After an uncomfortable squirm, he protested. “It isn’t an appropriate place for a lady. If she is susceptible to the intense heat or seasickness, it would—” Conrad cut himself off. What kind of nonsense was he spouting, anyway? Anyone would think he meant to court Miss Dashwood—to marry her.
“Before I overlooked a fine mind and excellent conversationalist, I would also consider how many ladies would understand a man’s desire for time alone with a book.” Brandon stared for a moment, and when Conrad swallowed hard and gave a slight nod, he bolted from the room, presumably to find his wife and assure himself of her safety and comfort.

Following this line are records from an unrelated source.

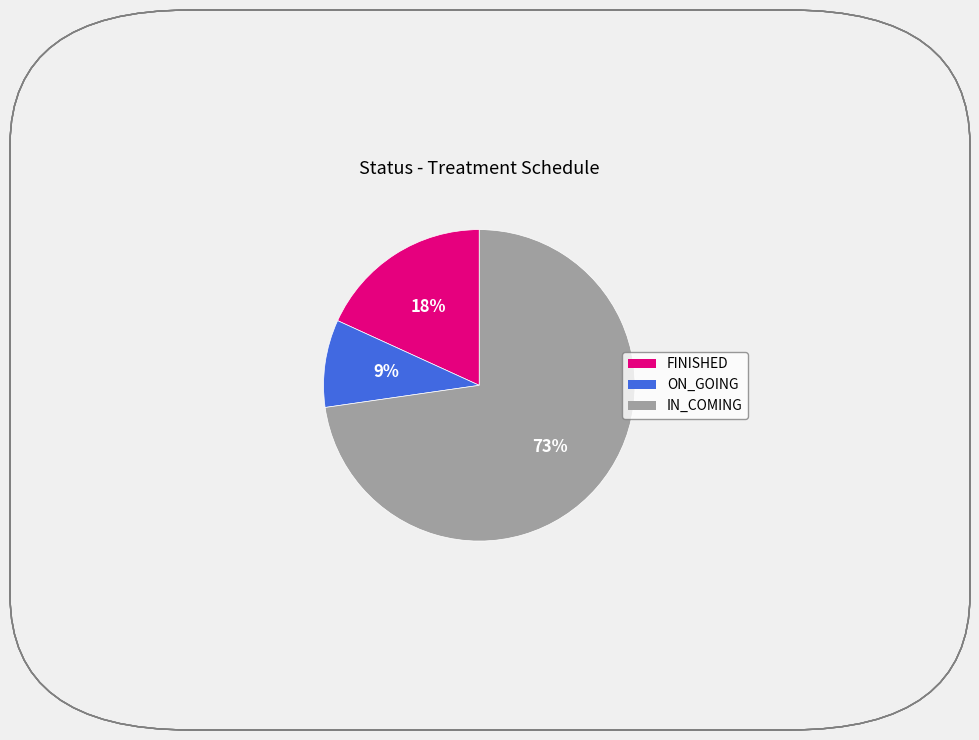

The FINISHED slice represents 32% of the pie. True or false?

False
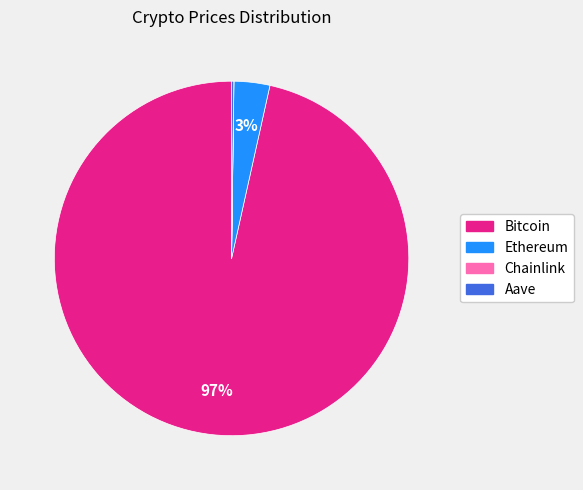

True or false: Ethereum accounts for 3% of the total.

True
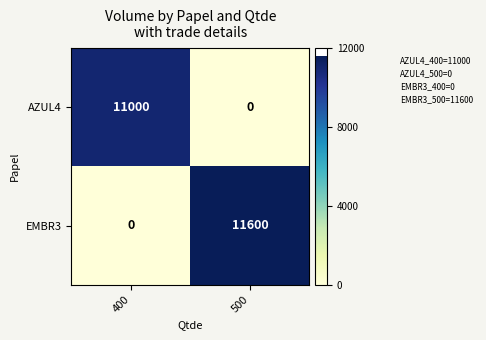

Rank the series by their average value, from highest to lowest.

EMBR3, AZUL4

Just because a young lady managed to keep her head about her and aided in the capture of traitors to the Crown… Terror mingled with admiration as he recalled the man bound in the shrubbery. It was well considered, but if he’d evaded her, he might have taken her for the servant she pretended to be and killed her!

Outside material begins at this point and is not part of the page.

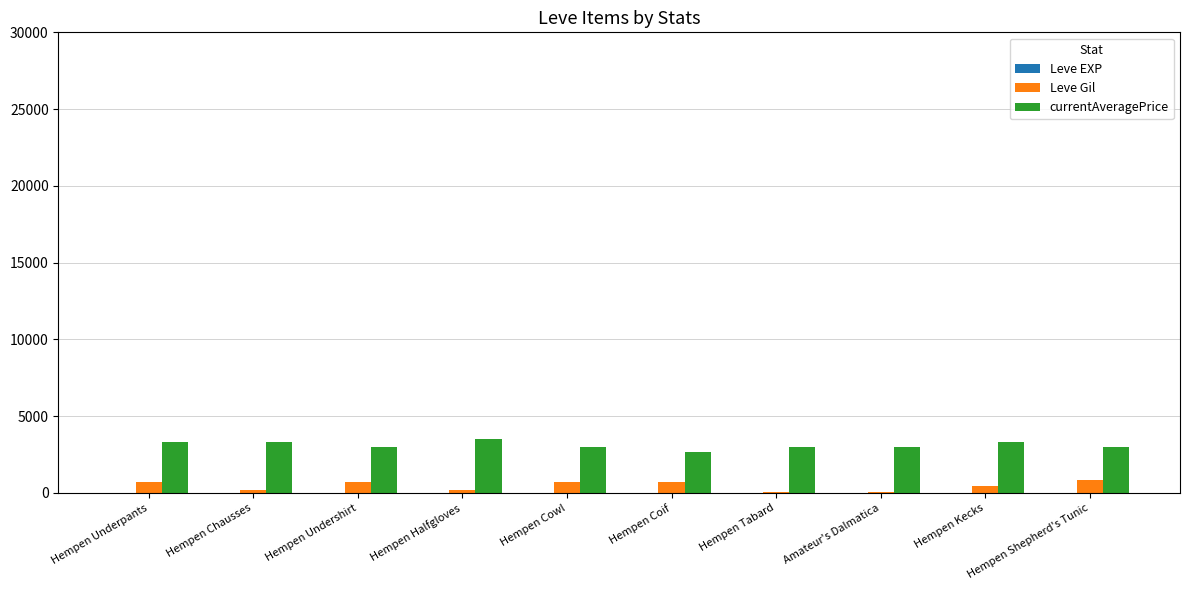

What is the sum of all Leve Gil values?

4550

A perusal of the empty room only intensified emotions he resisted. Alone. Pensive. Conrad paced the floor, growing more agitated with each step. Had Miss Dashwood lost her senses, or had he credited her with having more than she truly possessed? I don’t know whether to shake her or kiss her! That thought brought him to a standstill—right in front of Miss Dashwood herself. “I—”
“Perhaps both are in order—so you may discover which is best suited to the situation?”
Did I speak aloud? The familiar jut of her jaw and the twist of her lips assured him that he had. The apology he constructed disappeared somewhere between his thoughts and his lips, and instead, he smiled. “Do not tempt me, Miss Dashwood. You may find it a battle you cannot win.”
“Are you suggesting that I surrender, Mr. Thayer?”
He stepped a little closer. “Would you? I wonder.”
“There is, I suppose, only one way to discover that answer.” She cocked her head and gazed at him. “When did you cease to be a thorn in my side?”
“I don’t know…” Conrad inched a bit closer—as close as he could without tossing all propriety out the door. “When did you become essential to my happiness?” He brushed her hand with the back of his and hooked his smallest finger around hers. “Ho
w did I ever consider you a nuisance?”
That earned him the smile he’d grown to love most. “Because, Mr. Thayer, I am indeed quite the nuisance.”
He swallowed a rising lump in his throat and forced himself to ask the question that now burned in his heart. “Would you consider,” he squeaked out, “becoming my nuisance? Would you do me the honor of becoming my wife?”
Instead of blushes and lowered lashes, Miss Dashwood—Margaret—gazed at him with open frankness before asking, “Have you a library, Mr. Thayer?”
“I own but five books of my own—all of which smell much like the sea. I do not own a house as yet. However, once I settle somewhere, building a small library will be my second most important task.”
That smile returned. “And what would be the most important one?”
He leaned close enough that with the slightest inducement, he could kiss her cheek. “Discovering which room my wife had chosen for its use.”
“I see.” The longer she stared at him, the more unnerved he became. At last, she set her jaw and said, “Yes.”
“Yes?”
Margaret nodded. “Yes.”
***
“—heard one of the servants saying it was an under maid who did the real work of capturing the…” Mrs. Berridge dropped her voice to a whisper. “—spies.”
Margaret entered the sitting room, and at the sight of her betrothed rising from his seat, nearly forgot to ask the question on her mind. You’ve gone silly, Margaret Dashwood. Utterly, ridiculously, silly. He’s just a man, after all. A fine one, but just a man.
“Ah, Margaret. How are you feeling this evening?”
She shot a reproachful look at the Colonel. “My headache has gone, and I’m famished, thank you. But never mind me, you were going to tell us about the spies, I think? What were they after at a place like Delaford? You are no longer in the militia.”